## Document extract
>> start
Prototype delivers current density 50 times greater than copper interconnects; paves way for smaller ICs

By Brian Santo, contributing writer

Image source:
University of California Riverside

The
semiconductor industry is rapidly approaching the physical limits not only of
silicon, but also of copper, commonly used for IC interconnects. Engineers at
the University of California at Riverside have demonstrated prototype devices using zirconium tritelluride
(ZrTe3)
that can conduct a current density 50 times greater than conventional
copper interconnects.

Ideally, the
use of some exotic material that can sustain high current densities – perhaps
ZrTe3 – will enable the semiconductor industry to continue with
silicon for a few additional device generations.

IC
manufacturers relied mostly on aluminum for interconnects until about 20 years
ago, when the industry moved to copper. Since copper is a superior conductor, less
material was needed for the interconnects. As a practical matter, swapping the
materials helped the industry continue to scale its circuitry. The switch also necessitated
the development of new production equipment and processes. It was difficult and
expensive, but since it enabled the industry to keep scaling silicon for
another two decades, it was unquestionably worth the investment.
>> end
## Your tasks
• 1. Reproduce the passage of the interconnect article from "Prototype delivers current" up to and including "copper interconnects.".
• 2. In the interconnect article, condense the paragraph beginning "IC manufacturers relied mostly on aluminum" into a short list that keeps its main facts.

## Dataset rows
>> start
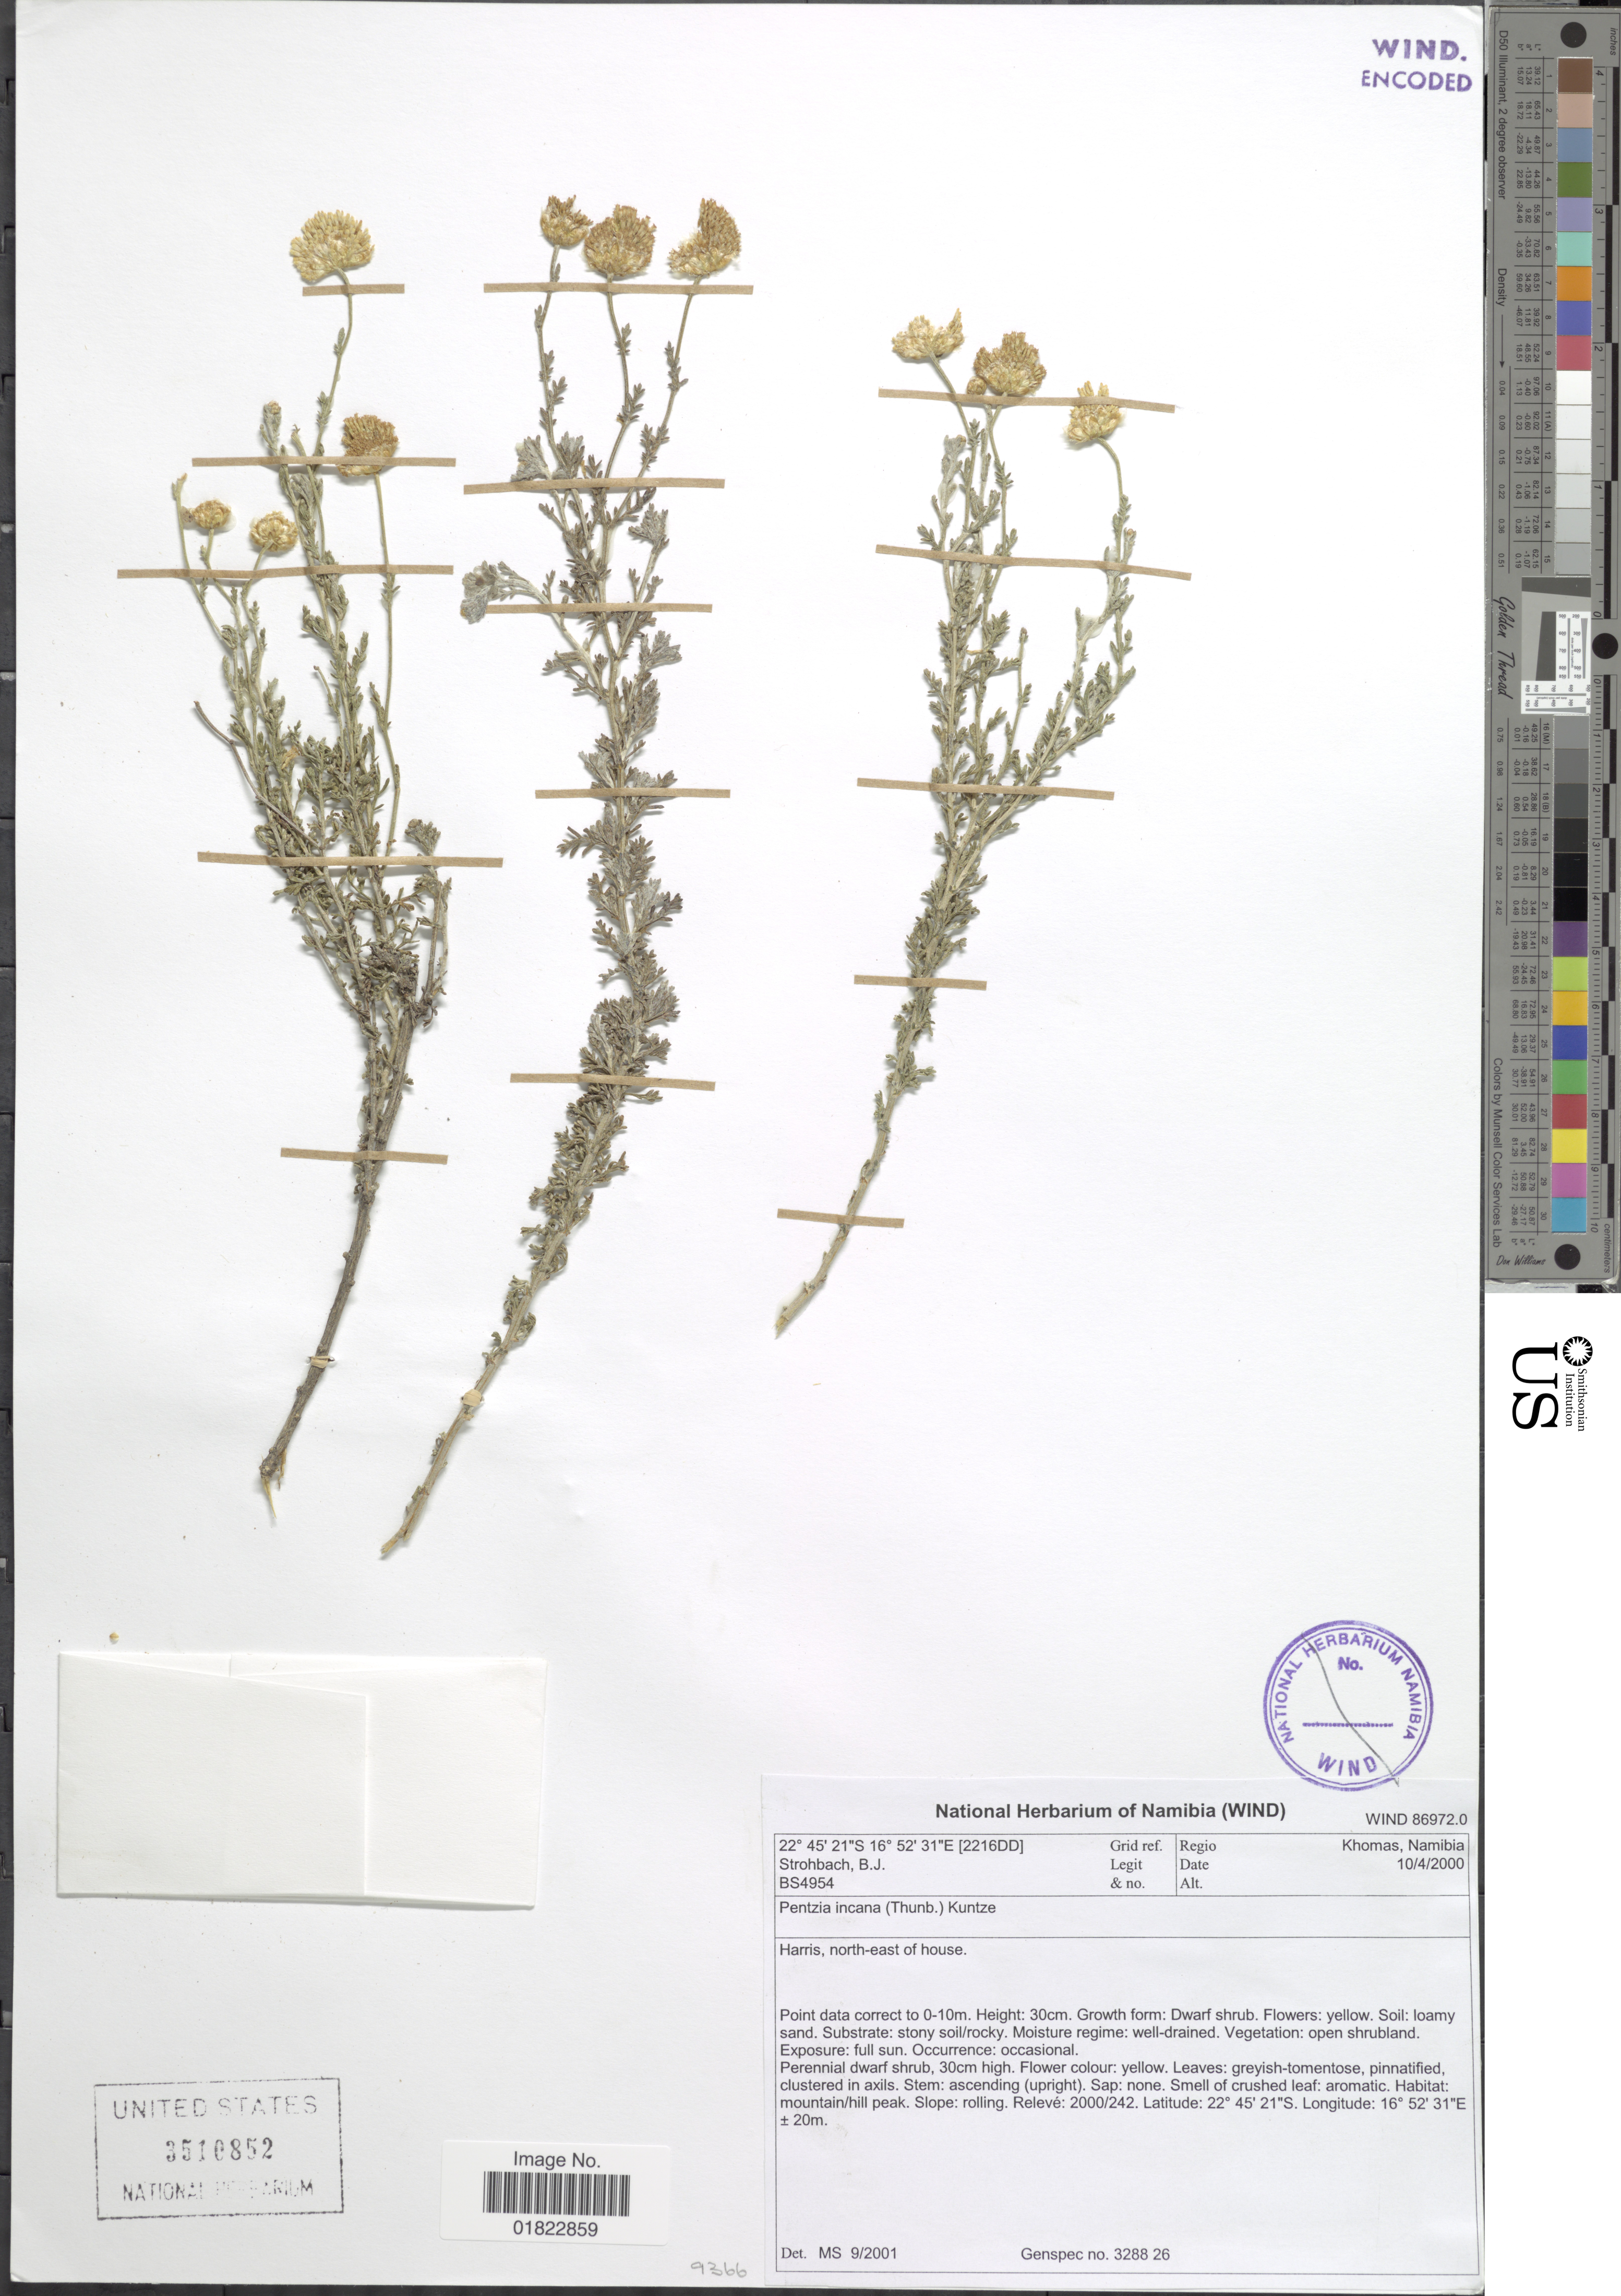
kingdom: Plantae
>> end
>> start
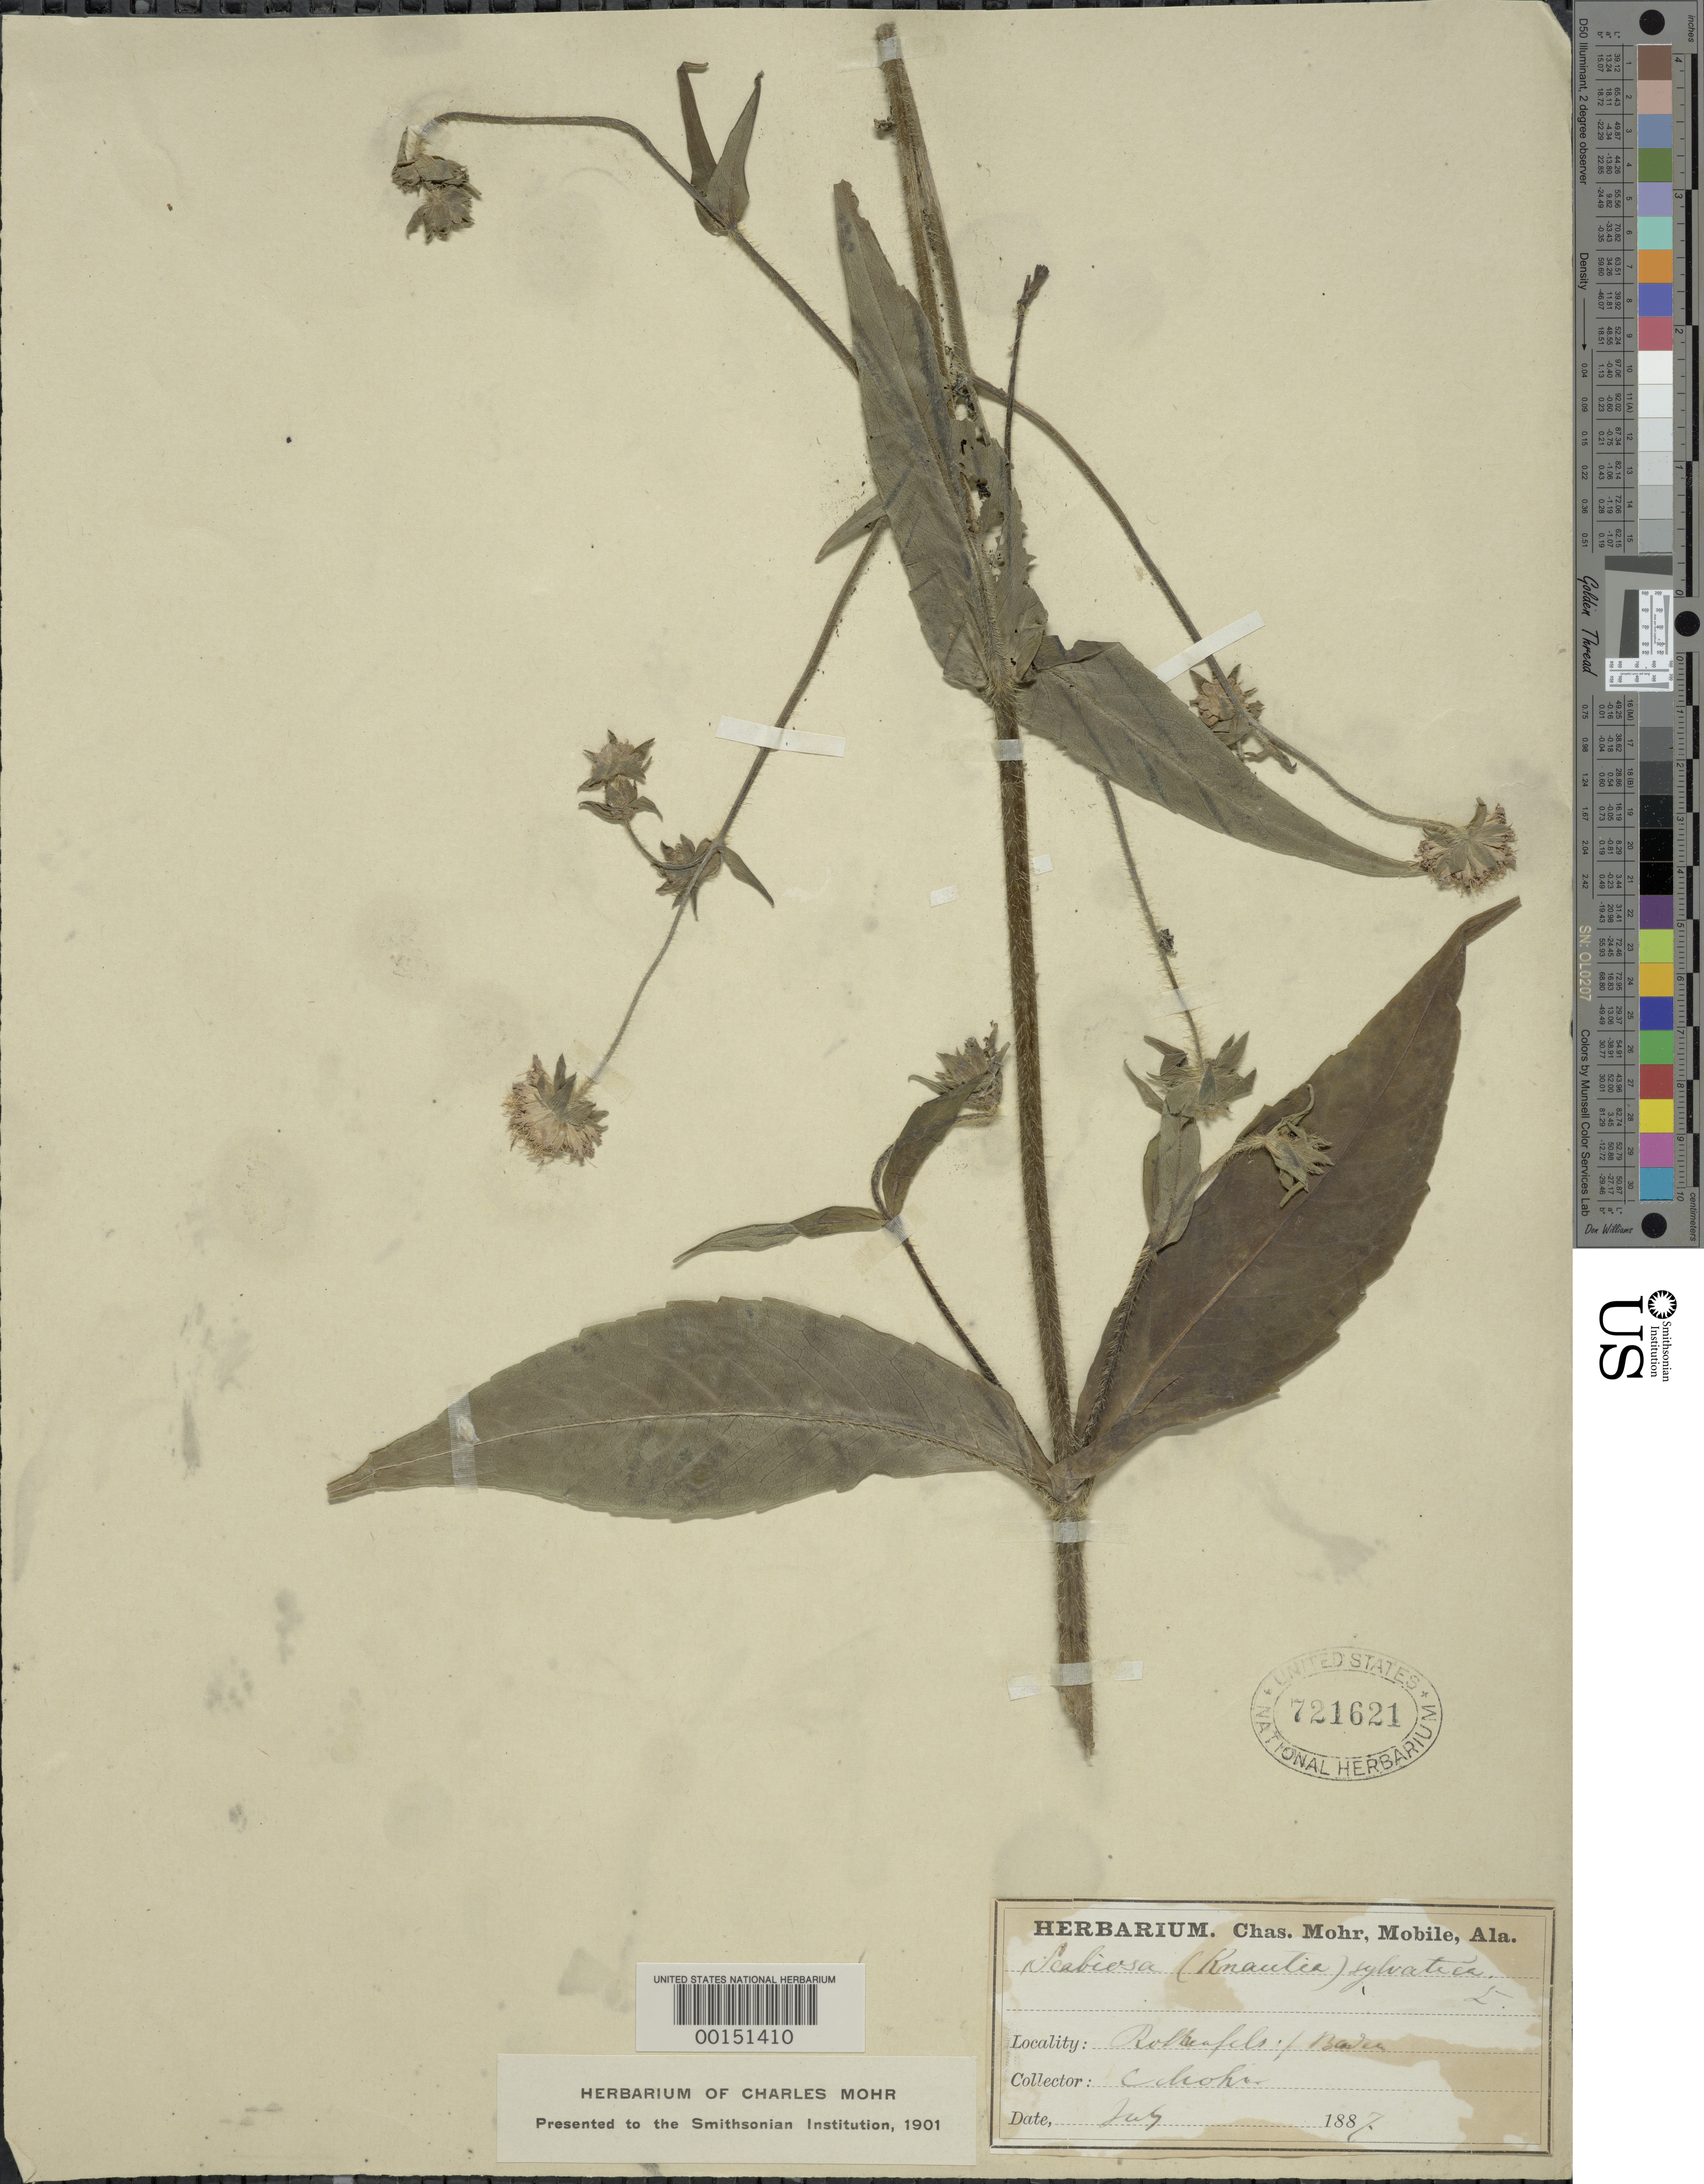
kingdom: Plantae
>> end
## Answers by task
• 1.
Prototype delivers current density 50 times greater than copper interconnects; paves way for smaller ICs

By Brian Santo, contributing writer

Image source:
University of California Riverside

The
semiconductor industry is rapidly approaching the physical limits not only of
silicon, but also of copper, commonly used for IC interconnects. Engineers at
the University of California at Riverside have demonstrated prototype devices using zirconium tritelluride
(ZrTe3)
that can conduct a current density 50 times greater than conventional
copper interconnects.

• 2.
- IC makers used mostly aluminum for interconnects until about 20 years ago, then switched to copper.
- Copper is a better conductor, so the interconnects needed less material.
- The change helped the industry keep scaling its circuitry.
- It required new production equipment and processes and was difficult and expensive.
- It was worth the investment because it let silicon scaling continue for another two decades.